As one of the "Seven Sisters," and a staple on yearly lists of America's top liberal arts colleges, Northampton's Smith College is well-renowned. Less well-known is the story of the woman whose name the institution bears.

Smith College was set in motion by Sophia Smith, on the strength of her family fortune, and a stroke of her pen, 145 years ago this week. All it took to get the nation’s largest liberal arts college for women off the ground were a few remarkable twists of fate, and the conviction of one remarkable woman, at a time when the idea of women being educated was far from accepted.

"This was a unique event," said John M. Connolly, a retired Smith College professor and former acting president of the school, who chaired the Sophia Smith bicentennial committee back in 1996. "Sophia Smith, as far as we can tell, is the first woman in history to establish a liberal arts college, with the goal — as she said explicitly in her will — to provide to women the educational opportunities that are currently provided to men in our colleges, and she had in mind Harvard Yale and Amherst."

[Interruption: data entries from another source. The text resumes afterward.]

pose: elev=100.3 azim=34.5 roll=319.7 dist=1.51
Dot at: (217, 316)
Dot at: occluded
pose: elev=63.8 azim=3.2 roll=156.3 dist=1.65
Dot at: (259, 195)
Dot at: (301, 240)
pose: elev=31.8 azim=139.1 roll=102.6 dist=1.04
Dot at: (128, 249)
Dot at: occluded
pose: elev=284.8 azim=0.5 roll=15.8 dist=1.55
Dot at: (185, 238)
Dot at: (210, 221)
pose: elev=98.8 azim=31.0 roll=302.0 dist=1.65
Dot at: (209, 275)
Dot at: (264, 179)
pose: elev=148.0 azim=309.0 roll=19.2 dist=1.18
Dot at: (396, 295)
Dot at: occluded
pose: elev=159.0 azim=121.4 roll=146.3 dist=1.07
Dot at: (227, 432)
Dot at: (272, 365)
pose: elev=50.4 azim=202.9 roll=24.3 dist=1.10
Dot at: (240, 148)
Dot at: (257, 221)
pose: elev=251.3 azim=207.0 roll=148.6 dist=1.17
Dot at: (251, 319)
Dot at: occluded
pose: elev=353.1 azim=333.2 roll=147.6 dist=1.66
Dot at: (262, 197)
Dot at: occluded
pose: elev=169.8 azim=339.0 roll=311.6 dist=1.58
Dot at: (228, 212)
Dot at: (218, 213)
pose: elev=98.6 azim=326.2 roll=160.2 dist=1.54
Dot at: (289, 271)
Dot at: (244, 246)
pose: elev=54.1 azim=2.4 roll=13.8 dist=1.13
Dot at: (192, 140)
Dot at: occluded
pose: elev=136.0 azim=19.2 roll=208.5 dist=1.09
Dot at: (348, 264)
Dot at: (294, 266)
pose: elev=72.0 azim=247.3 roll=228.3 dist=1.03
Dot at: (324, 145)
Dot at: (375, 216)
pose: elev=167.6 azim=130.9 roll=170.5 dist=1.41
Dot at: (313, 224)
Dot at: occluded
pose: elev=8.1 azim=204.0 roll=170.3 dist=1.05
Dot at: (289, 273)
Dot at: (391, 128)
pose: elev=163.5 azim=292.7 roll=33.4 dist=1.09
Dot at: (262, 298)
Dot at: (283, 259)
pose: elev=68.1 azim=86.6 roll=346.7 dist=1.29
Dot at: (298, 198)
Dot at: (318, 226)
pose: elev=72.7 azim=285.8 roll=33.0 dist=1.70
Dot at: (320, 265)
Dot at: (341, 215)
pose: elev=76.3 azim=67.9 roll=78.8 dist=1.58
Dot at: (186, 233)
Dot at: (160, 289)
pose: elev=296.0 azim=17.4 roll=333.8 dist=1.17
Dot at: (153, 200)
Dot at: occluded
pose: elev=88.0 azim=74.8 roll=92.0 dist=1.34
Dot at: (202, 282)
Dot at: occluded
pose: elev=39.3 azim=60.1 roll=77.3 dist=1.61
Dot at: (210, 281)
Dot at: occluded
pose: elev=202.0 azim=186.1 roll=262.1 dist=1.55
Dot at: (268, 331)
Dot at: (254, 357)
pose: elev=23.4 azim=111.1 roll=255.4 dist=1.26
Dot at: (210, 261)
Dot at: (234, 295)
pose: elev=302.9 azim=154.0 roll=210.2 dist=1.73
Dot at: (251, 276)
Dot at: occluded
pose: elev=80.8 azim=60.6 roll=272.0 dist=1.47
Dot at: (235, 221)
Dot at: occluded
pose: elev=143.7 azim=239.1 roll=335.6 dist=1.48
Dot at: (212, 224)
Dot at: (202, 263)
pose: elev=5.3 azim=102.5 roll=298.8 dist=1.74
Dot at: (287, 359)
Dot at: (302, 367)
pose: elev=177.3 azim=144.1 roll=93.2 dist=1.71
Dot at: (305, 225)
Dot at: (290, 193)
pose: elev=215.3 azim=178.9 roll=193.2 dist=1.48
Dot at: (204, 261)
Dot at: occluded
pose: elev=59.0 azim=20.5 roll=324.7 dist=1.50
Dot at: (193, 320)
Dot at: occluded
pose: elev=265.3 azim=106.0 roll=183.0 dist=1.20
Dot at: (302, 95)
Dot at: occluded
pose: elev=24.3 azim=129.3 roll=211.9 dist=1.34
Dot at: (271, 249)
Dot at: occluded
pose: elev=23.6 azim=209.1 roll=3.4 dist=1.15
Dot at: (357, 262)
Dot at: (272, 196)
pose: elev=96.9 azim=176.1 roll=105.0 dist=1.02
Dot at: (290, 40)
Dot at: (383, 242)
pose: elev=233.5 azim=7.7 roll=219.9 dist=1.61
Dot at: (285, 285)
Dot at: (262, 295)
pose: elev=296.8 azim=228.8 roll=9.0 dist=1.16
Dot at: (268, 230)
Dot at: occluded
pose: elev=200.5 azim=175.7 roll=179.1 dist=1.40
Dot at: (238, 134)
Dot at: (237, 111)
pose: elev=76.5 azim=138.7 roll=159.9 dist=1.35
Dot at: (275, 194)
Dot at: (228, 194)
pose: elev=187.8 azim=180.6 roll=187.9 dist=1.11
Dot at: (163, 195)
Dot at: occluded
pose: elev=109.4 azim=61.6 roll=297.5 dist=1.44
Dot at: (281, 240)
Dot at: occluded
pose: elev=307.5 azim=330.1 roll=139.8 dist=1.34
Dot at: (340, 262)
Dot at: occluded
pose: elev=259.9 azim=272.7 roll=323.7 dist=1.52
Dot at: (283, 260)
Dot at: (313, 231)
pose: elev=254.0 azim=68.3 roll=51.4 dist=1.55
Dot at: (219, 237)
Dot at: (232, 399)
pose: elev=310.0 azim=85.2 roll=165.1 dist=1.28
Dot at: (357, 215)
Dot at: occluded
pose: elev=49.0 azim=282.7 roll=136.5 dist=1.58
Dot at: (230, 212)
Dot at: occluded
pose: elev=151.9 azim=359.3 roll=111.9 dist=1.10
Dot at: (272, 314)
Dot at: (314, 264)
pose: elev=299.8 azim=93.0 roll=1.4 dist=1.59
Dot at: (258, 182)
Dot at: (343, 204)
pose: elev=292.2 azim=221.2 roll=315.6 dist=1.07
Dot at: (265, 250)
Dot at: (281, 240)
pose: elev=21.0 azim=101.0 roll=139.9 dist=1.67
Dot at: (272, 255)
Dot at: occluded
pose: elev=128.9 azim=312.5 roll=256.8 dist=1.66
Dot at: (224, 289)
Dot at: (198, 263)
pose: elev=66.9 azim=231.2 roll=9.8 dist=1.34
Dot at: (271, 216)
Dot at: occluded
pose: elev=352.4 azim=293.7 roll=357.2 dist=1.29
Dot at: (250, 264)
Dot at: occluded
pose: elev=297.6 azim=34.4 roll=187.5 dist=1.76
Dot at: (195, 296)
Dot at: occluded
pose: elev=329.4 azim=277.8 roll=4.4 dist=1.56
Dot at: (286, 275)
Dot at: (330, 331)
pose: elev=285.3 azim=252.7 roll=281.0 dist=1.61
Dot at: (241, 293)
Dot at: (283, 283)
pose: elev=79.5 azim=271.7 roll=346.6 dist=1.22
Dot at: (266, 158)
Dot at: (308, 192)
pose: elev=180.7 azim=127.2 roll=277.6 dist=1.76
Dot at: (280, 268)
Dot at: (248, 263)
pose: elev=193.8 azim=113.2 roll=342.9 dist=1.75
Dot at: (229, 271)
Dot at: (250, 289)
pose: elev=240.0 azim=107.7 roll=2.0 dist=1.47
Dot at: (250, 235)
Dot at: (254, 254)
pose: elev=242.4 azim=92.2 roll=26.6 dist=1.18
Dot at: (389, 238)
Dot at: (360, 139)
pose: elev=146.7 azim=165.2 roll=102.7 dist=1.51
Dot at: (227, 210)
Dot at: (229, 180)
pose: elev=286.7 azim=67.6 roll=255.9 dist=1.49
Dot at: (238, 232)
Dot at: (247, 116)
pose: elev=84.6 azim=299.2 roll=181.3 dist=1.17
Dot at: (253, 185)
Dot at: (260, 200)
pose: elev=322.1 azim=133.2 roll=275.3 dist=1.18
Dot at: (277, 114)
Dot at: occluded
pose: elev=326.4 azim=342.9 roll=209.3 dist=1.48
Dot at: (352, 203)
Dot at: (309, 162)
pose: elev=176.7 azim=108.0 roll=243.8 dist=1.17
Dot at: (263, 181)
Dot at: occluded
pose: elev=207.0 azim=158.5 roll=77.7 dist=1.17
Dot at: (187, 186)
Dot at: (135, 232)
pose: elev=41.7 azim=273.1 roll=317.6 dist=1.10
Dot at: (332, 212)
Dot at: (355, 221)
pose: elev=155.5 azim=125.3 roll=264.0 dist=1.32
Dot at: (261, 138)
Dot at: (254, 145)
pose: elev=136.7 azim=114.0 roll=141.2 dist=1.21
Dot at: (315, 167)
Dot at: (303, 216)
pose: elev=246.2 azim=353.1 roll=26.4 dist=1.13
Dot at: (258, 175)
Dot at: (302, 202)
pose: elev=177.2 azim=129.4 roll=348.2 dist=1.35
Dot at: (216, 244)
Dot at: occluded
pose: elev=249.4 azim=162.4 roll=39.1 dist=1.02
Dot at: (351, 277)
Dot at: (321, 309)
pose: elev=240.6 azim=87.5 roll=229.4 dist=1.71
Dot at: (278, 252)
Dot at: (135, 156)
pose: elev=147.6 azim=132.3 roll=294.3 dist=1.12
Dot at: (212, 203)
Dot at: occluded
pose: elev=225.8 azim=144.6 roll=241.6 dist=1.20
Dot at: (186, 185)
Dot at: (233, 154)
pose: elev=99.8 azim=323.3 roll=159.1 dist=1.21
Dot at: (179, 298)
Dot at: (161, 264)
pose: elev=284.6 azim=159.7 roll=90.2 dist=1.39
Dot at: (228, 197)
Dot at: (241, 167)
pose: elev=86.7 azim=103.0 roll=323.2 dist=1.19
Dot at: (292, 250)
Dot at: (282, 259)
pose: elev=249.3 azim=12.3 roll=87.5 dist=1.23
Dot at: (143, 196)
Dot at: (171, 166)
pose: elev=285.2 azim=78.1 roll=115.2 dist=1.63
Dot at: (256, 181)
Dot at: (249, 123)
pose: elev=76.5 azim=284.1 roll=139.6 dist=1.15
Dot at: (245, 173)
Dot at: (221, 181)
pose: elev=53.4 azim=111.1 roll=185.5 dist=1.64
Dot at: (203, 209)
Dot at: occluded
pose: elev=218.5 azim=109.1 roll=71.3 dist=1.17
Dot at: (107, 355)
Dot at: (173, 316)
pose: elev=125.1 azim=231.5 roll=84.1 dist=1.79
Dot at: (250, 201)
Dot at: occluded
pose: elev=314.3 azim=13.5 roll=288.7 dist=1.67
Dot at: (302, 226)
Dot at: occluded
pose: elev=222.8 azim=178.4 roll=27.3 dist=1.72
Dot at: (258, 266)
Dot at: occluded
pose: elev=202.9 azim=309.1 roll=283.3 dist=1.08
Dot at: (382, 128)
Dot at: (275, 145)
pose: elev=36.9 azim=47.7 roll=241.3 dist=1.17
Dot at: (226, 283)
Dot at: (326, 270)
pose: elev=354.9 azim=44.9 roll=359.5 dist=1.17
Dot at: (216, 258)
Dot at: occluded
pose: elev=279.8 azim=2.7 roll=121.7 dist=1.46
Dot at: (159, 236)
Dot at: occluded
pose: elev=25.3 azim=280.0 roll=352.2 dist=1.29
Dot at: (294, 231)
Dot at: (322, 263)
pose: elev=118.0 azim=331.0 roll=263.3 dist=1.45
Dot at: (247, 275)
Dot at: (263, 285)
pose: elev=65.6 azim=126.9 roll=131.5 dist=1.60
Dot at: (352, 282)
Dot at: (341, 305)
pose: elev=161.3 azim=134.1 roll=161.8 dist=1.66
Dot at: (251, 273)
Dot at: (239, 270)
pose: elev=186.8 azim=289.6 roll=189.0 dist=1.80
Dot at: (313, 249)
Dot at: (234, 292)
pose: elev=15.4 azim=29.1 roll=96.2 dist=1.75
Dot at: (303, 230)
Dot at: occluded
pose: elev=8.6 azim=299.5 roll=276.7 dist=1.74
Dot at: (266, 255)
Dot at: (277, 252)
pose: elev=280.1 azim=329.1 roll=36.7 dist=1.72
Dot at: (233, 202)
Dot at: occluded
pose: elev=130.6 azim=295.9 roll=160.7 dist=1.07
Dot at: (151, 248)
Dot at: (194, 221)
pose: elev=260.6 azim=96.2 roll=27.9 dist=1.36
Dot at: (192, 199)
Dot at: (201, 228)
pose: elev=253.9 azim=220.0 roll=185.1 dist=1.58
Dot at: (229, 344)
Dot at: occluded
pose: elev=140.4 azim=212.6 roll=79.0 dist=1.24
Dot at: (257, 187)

Smith was one of six children born to a wealthy farming family in Hatfield, Massachusetts.

"She had, in many ways, an unremarkable life," Connolly said. "She was largely self-educated. She had the usual education that a girl from a well-to-do family would have at that time; she wasn’t very active in the public sphere."

Add to this the fact that by age 40, Smith had started to go deaf. All signs pointed to obscurity as her legacy.

"What changed her life forever, and led to the founding of Smith College, was a kind of family accident," Connolly said.

In 1861, when she was in her 60s, the last of Smith’s five siblings died. None of them had any living children. That left the unmarried Smith as the sole heir of her family’s collective fortune. She was suddenly very rich — and completely alone.

"She regarded this whole process, in the 1860s, 'What to do with my sudden wealth,' as a spiritual enigma," Connolly said. "That is to say, she had to figure out why it was that God had done this to her or for her."

Smith sought counsel — and found a partner — in her young pastor, Rev. John M. Greene. The two talked through a number of ideas over the years. Smith, inspired by the recent establishment of Vassar College, favored starting a college for women right here in Massachusetts.

"Green didn’t think it was a good idea," Connolly said. "But letters were written to various prominent educators, including the president of Harvard, all of who tried to dissuade her from this notion."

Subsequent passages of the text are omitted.